2. Understand the Problem

Even before the unrest, Baltimore, like many urban centers, was troubled, explains Colin Wellenkamp, adjunct professor of public policy at Washington Adventist University (WAU) in Takoma Park, Md. From the 1960s through the 1980s, urban communities lost manufacturing jobs. Urban blight set in while businesses and professionals fled to the suburbs. Poverty, drugs and other social ills grew leading to a greater need for crime suppression.

According to the U.S. Census Bureau, nearly 25 percent of Baltimore City residents now live below the poverty level. Even the lack of a neighborhood supermarket can have a negative impact, Wellenkamp says. “If there are no resources in the community, the community starts to feel like it doesn’t matter,” he says. “The more abandoned [and] stressed the community feels, the worse the relationship with the police.”

Wellenkamp grew up two miles from Ferguson and has worked as a public interest advocate consultant for Baltimore, Philadelphia and Washington, D.C., fighting for appropriations and legislative issues on Capitol Hill. He compares the social and economic environments in places like Baltimore to a room filled with gasoline—the spark that can ignite a community is its relationship with local police.

3. Find Solutions

Wellenkamp suggests a three-step process for improving police and community relations: hold police accountable through oversight technology, like body cameras; place greater emphasis on community policing programs that encourage officers to know the neighborhoods; and encourage municipalities, nonprofits—including religious organizations—and the private sector to work together to address social ills.

Pastor Taylor says AEC’s local churches are already helping and plan to develop a learning center. “If you teach people, you can help them realize they can do better,” he says. “You don’t have to have money to keep your community clean.”

Vincent Dehm, pastor of AEC’s Recreation church in Baltimore, says his congregation will offer a free martial arts summer camp for young people taught by a top athlete. “If there’s a 25-year-old in Park Heights, we can reach them by giving food, but we’re not going to have a vast impact on their life,” says Dehm. “But, if we have 100 kids who we can minister to for two hours a day, three days week, what kind of impact can we have?”

Celeste Ryan Blyden, union vice president for strategic communication and public relations, reports that the union executive committee in May voted to host a summit later this year to assess needs in the 10 major cities located within its territory. “We need to ask how we can come alongside our churches and ministries to create dialogue and partnerships that address current realities and challenges and make a transforming impact,” she says.

4. Join the discussion

WAU held a Summit on Race and Justice in March to start a dialogue not often broached from the pulpit. The forum, hosted by the university’s Center for Metropolitan Ministry and Center for Law and Public Policy, dealt with the issues in a constructive manner.

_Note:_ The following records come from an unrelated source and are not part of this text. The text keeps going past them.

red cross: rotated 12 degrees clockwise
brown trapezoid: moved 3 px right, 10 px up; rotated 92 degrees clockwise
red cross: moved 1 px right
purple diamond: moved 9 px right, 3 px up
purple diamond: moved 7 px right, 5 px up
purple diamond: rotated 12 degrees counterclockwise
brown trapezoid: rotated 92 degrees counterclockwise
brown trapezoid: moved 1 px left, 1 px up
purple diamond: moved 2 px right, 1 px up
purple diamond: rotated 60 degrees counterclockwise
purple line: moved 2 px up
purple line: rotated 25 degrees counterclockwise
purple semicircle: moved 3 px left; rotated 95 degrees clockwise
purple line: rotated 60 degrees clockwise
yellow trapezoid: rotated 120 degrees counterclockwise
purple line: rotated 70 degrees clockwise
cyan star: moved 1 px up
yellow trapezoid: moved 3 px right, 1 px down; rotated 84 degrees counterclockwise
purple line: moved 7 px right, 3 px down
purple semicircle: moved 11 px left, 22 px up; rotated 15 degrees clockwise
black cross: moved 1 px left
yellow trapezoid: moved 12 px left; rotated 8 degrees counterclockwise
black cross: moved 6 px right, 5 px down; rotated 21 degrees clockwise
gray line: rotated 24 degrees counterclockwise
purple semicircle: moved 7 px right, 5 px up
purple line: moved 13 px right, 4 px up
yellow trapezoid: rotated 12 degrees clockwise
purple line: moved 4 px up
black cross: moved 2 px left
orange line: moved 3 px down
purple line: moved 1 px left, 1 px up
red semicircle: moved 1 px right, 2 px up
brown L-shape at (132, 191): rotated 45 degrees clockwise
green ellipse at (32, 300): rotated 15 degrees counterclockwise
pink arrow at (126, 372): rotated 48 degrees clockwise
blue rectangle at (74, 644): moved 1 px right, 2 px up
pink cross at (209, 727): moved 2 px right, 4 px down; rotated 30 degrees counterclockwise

“The oppression is real and the frustration is understandable,” says John Gavin, director for the Center for Metropolitan Ministry. “We have to work at understanding all the forces that make people angry and feel down and out.” He adds that people have to try not to alienate one another. “Basically the way to improve race relations is to interact more,” he says.

Potomac’s Restoration Praise Center in Bowie, Md., also hosted a forum in April titled Social Justice and the Seventh-day Adventist Church. Dwayne Leslie, director of legislative affairs for the General Conference and discussion moderator, says Micah 6:8 instructs Christians to take moral high ground on social issues. “Let’s keep the conversation going,” he says. “The goal is to not be political, but there’s nothing wrong with helping our fellow man.”